Comment by UniverseHacker
1 year ago
All NIH funded research is freely open access by law.
In this case it seems the authors didn’t pay the (crazy expensive) Nature open access fee. They will have to upload a free PDF to PubMed manually, but have up to a year to do so, and don’t seem to have done it yet.
Is Nature’s open access fee really that crazy? Last time I checked it was a few thousand dollars.
And it’s paid once, to make the whole thing open perpetually. It certainly seems better than having the people interested in reading it pay $30-40 each.
Of course, this is also based on the few times I’ve heard researchers talk about the ways they could spend their grant money. $2k to Nature sounds like a great deal by comparison.
Note: Worked for Nature in the past.
It’s over $12k, which seems insane, and is 5-10x what other journals charge.
These journals are a racket… volunteer editors, volunteer reviewers, and thousands for what amounts to PDF hosting… which they also charge every school and library in the world on the other end.
Yes, I wouldn't expect someone to pay a few thousand dollars to Nature when PubMed will do the same job for free.

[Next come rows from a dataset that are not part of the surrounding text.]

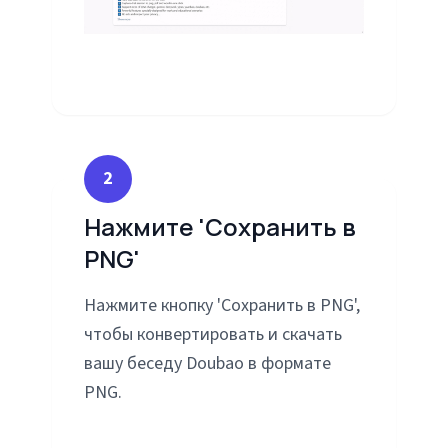
2
Нажмите 'Сохранить в
PNG'
Нажмите кнопку 'Сохранить в PNG',
чтобы конвертировать и скачать
вашу беседу Doubao в формате
PNG.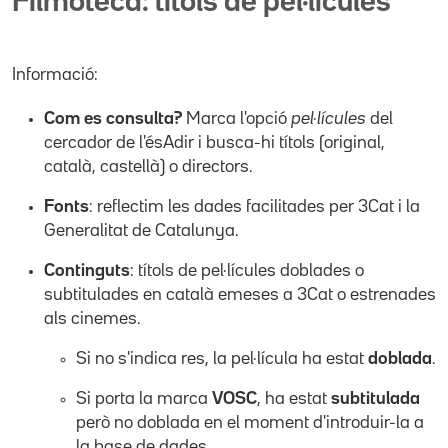
Filmoteca: títols de pel·lícules
Informació:
Com es consulta?
Marca l'opció
pel·lícules
del
cercador de l'ésAdir i busca-hi títols (original,
català, castellà) o directors.
Fonts
: reflectim les dades facilitades per 3Cat i la
Generalitat de Catalunya.
Continguts
: títols de pel·lícules doblades o
subtitulades en català emeses a 3Cat o estrenades
als cinemes.
Si no s'indica res, la pel·lícula ha estat
doblada
.
Si porta la marca
VOSC
, ha estat
subtitulada
però no doblada en el moment d'introduir-la a
la base de dades.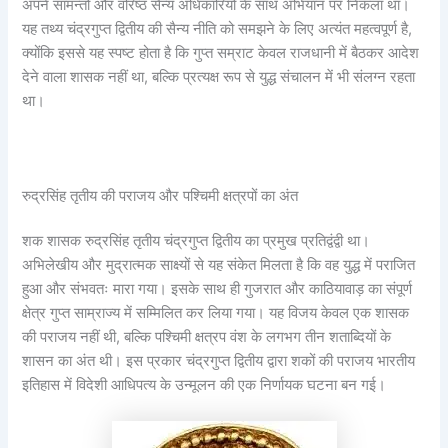
अपने सामन्तों और वरिष्ठ सैन्य अधिकारियों के साथ अभियान पर निकला था।
यह तथ्य चंद्रगुप्त द्वितीय की सैन्य नीति को समझने के लिए अत्यंत महत्वपूर्ण है,
क्योंकि इससे यह स्पष्ट होता है कि गुप्त सम्राट केवल राजधानी में बैठकर आदेश
देने वाला शासक नहीं था, बल्कि प्रत्यक्ष रूप से युद्ध संचालन में भी संलग्न रहता
था।
रुद्रसिंह तृतीय की पराजय और पश्चिमी क्षत्रपों का अंत
शक शासक रुद्रसिंह तृतीय चंद्रगुप्त द्वितीय का प्रमुख प्रतिद्वंद्वी था।
अभिलेखीय और मुद्रात्मक साक्ष्यों से यह संकेत मिलता है कि वह युद्ध में पराजित
हुआ और संभवतः मारा गया। इसके साथ ही गुजरात और काठियावाड़ का संपूर्ण
क्षेत्र गुप्त साम्राज्य में सम्मिलित कर लिया गया। यह विजय केवल एक शासक
की पराजय नहीं थी, बल्कि पश्चिमी क्षत्रप वंश के लगभग तीन शताब्दियों के
शासन का अंत थी। इस प्रकार चंद्रगुप्त द्वितीय द्वारा शकों की पराजय भारतीय
इतिहास में विदेशी आधिपत्य के उन्मूलन की एक निर्णायक घटना बन गई।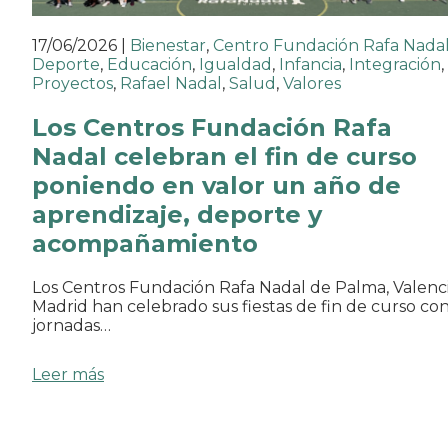
17/06/2026
|
Bienestar
,
Centro Fundación Rafa Nada
Deporte
,
Educación
,
Igualdad
,
Infancia
,
Integración
,
Proyectos
,
Rafael Nadal
,
Salud
,
Valores
Los Centros Fundación Rafa
Nadal celebran el fin de curso
poniendo en valor un año de
aprendizaje, deporte y
acompañamiento
Los Centros Fundación Rafa Nadal de Palma, Valenci
Madrid han celebrado sus fiestas de fin de curso co
jornadas…
Leer más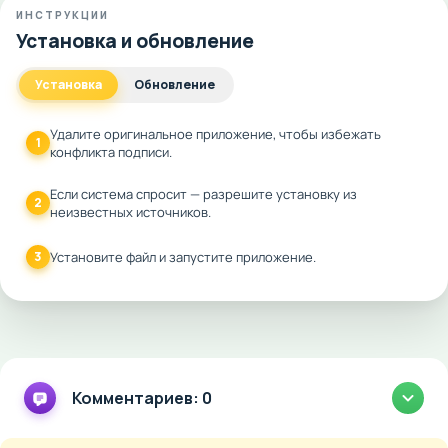
ИНСТРУКЦИИ
Установка и обновление
Установка
Обновление
Удалите оригинальное приложение, чтобы избежать
1
конфликта подписи.
Если система спросит — разрешите установку из
2
неизвестных источников.
3
Установите файл и запустите приложение.
Комментариев: 0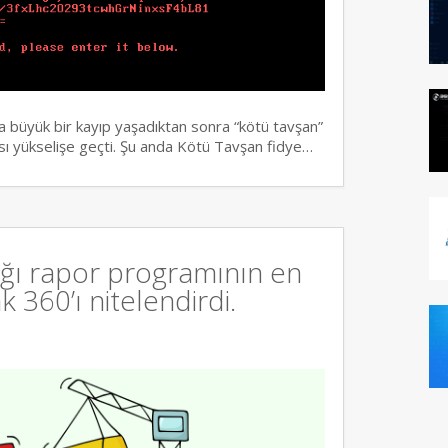
a büyük bir kayıp yaşadıktan sonra “kötü tavşan”
rısı yükselişe geçti. Şu anda Kötü Tavşan fidye…
ığı rapor programının en
k 360’ı nitelendirdi.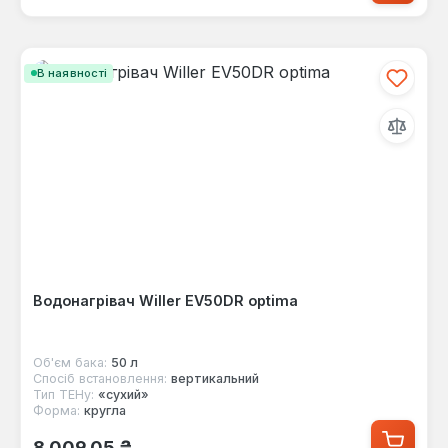
В наявності
Водонагрівач Willer EV50DR optima
Об'єм бака:
50 л
Спосіб встановлення:
вертикальний
Тип ТЕНу:
«сухий»
Форма:
кругла
Звичайна ціна:
8 009,05 ₴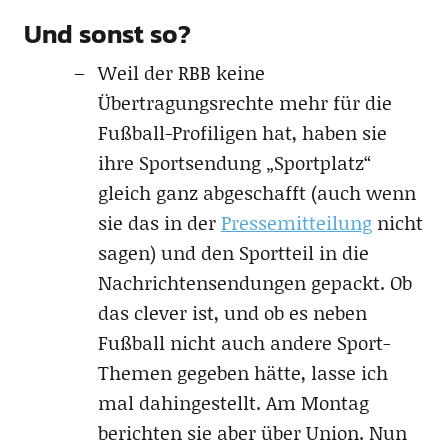
Und sonst so?
Weil der RBB keine
Übertragungsrechte mehr für die
Fußball-Profiligen hat, haben sie
ihre Sportsendung „Sportplatz“
gleich ganz abgeschafft (auch wenn
sie das in der
Pressemitteilung
nicht
sagen) und den Sportteil in die
Nachrichtensendungen gepackt. Ob
das clever ist, und ob es neben
Fußball nicht auch andere Sport-
Themen gegeben hätte, lasse ich
mal dahingestellt. Am Montag
berichten sie aber über Union. Nun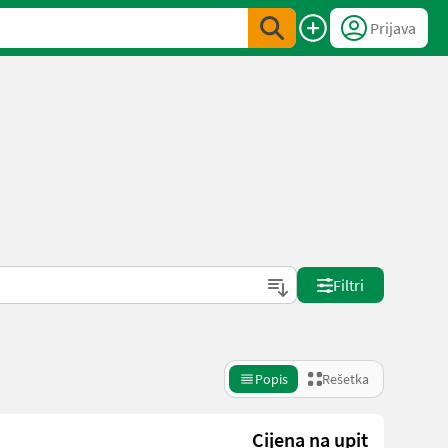
Prijava
Filtri
Popis
Rešetka
Cijena na upit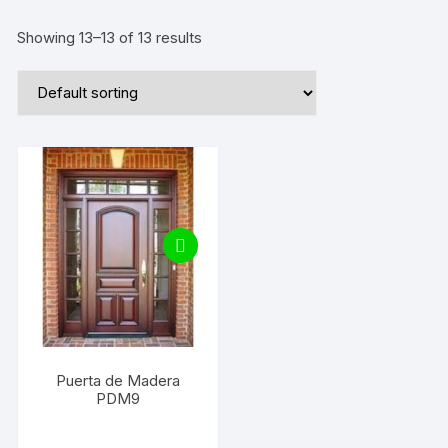
Showing 13–13 of 13 results
Puerta de Madera
PDM9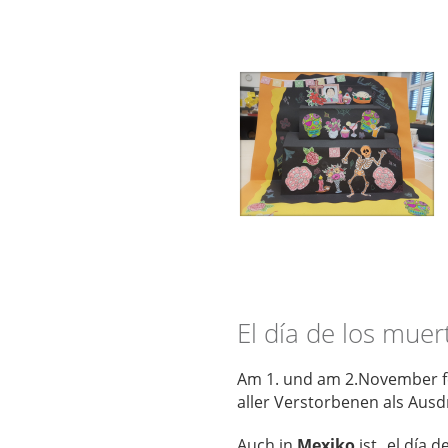
El día de los muer
Am 1. und am 2.November fei
aller Verstorbenen als Aus
Auch in
Mexiko
ist „el día 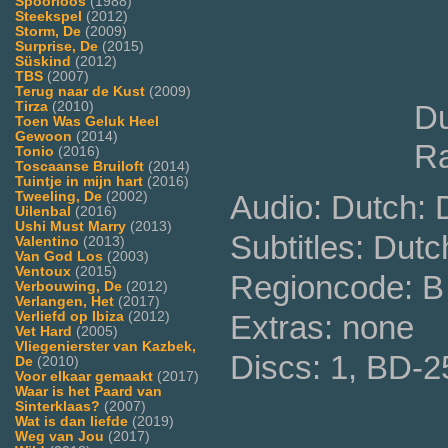
Spoorloos
(1988)
Steekspel
(2012)
Storm, De
(2009)
Surprise, De
(2015)
Süskind
(2012)
TBS
(2007)
Terug naar de Kust
(2009)
Du
Tirza
(2010)
Toen Was Geluk Heel
Gewoon
(2014)
Ra
Tonio
(2016)
Toscaanse Bruiloft
(2014)
Tuintje in mijn hart
(2016)
Audio: Dutch: D
Tweeling, De
(2002)
Uilenbal
(2016)
Ushi Must Marry
(2013)
Subtitles: Dutc
Valentino
(2013)
Van God Los
(2003)
Ventoux
(2015)
Regioncode: B 
Verbouwing, De
(2012)
Verlangen, Het
(2017)
Extras: none
Verliefd op Ibiza
(2012)
Vet Hard
(2005)
Vliegenierster van Kazbek,
Discs: 1, BD-2
De
(2010)
Voor elkaar gemaakt
(2017)
Waar is het Paard van
Sinterklaas?
(2007)
Wat is dan liefde
(2019)
Weg van Jou
(2017)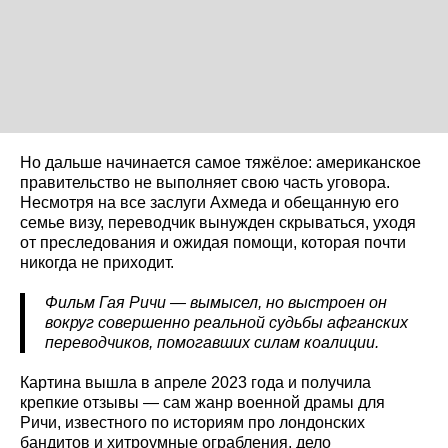
Но дальше начинается самое тяжёлое: американское
правительство не выполняет свою часть уговора.
Несмотря на все заслуги Ахмеда и обещанную его
семье визу, переводчик вынужден скрываться, уходя
от преследования и ожидая помощи, которая почти
никогда не приходит.
Фильм Гая Ричи — вымысел, но выстроен он
вокруг совершенно реальной судьбы афганских
переводчиков, помогавших силам коалиции.
Картина вышла в апреле 2023 года и получила
крепкие отзывы — сам жанр военной драмы для
Ричи, известного по историям про лондонских
бандитов и хитроумные ограбления, дело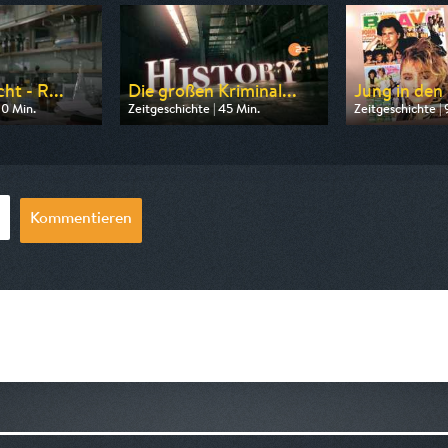
ht - R...
Die großen Kriminal...
Jung in den 
90 Min.
Zeitgeschichte | 45 Min.
Zeitgeschichte | 
 ZDF info
Ausgestrahlt von ZDF info
Ausgestrahlt v
23:15
am 10.08.2026, 18:45
am 08.08.2026, 
Kommentieren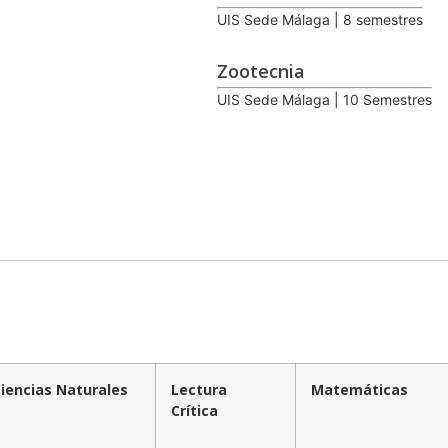
UIS Sede Málaga | 8 semestres
Zootecnia
UIS Sede Málaga | 10 Semestres
iencias Naturales
Lectura
Matemáticas
Crítica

I think the role of academic journals is decreasing as open and tech-savvy solutions to information sharing and screening are being deployed.
Depends, PubMed will happily take any article. I know for a fact that Nature does it’s own independent review of whatever is published (or did, years ago anyway). It’s not a guarantee of course, there’s been enough instances of review failure even in Nature, but it’s not the same as free access.
Ultimately what you are paying for is curation.